(Task)
In the passage about a cancer diagnosis, what did the surgeon reply when told that the lump started with a bruise?

(Passage provided)
I had already made plans to have the lump removed surgically and so that part of the message fell on deaf ears. I now know that it could have saved me much more trouble, delay and pain if I had heard it. I went to visit Mr Miller, the surgeon.
He stated flatly: “That’s malignant.” I wriggled. “It started with a bruise”, I said. “Coincidence”, he replied.
But during the next weeks the tomato-red, weeping and smelly lump confirmed his diagnosis. This was the extraordinary, very visible and intrusive being called Cancer.
My body boundaries were breaking down. I had left them to look after themselves, trusting that they ‘knew’ their forms and direction. But I, as an individual, was often unable to set myself clear goals or life tasks and stick to them. Yes, I was and still am, a philosopher, a poet and teacher, but in the individual form and direction of my activities, in each moment of my life, there was still much confusion. Vivien, my friend and Homeopath, had said: “Cancer says; Get in touch with your Self or die”. Here was a thought to work with.

Stored items
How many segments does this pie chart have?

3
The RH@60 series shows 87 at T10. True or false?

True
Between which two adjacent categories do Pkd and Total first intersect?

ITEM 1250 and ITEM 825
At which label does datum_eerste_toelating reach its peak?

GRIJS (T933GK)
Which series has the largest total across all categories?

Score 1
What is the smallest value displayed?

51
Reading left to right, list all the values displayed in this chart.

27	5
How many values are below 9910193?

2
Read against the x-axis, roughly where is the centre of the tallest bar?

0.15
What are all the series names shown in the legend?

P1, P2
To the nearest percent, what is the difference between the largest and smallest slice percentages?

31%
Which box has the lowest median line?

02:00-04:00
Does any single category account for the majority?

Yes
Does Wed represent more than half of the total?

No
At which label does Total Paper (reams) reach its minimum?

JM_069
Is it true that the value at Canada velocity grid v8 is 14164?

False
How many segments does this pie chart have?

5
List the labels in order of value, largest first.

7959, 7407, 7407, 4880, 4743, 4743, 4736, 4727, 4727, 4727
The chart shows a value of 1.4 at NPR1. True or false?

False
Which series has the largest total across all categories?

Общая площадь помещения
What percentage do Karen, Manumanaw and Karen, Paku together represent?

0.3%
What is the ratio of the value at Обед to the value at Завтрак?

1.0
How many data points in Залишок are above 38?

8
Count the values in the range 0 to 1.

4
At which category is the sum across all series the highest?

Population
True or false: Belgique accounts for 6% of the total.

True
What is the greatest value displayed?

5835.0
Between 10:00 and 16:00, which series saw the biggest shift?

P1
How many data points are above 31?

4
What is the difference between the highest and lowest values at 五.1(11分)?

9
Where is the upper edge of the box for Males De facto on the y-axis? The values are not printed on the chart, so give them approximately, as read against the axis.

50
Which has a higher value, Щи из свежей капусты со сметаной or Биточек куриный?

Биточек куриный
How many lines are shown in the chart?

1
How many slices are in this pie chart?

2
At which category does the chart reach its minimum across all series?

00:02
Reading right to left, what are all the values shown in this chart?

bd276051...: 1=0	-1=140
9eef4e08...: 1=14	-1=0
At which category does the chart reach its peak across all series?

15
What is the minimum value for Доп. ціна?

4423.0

(Exercise answer)
"Coincidence."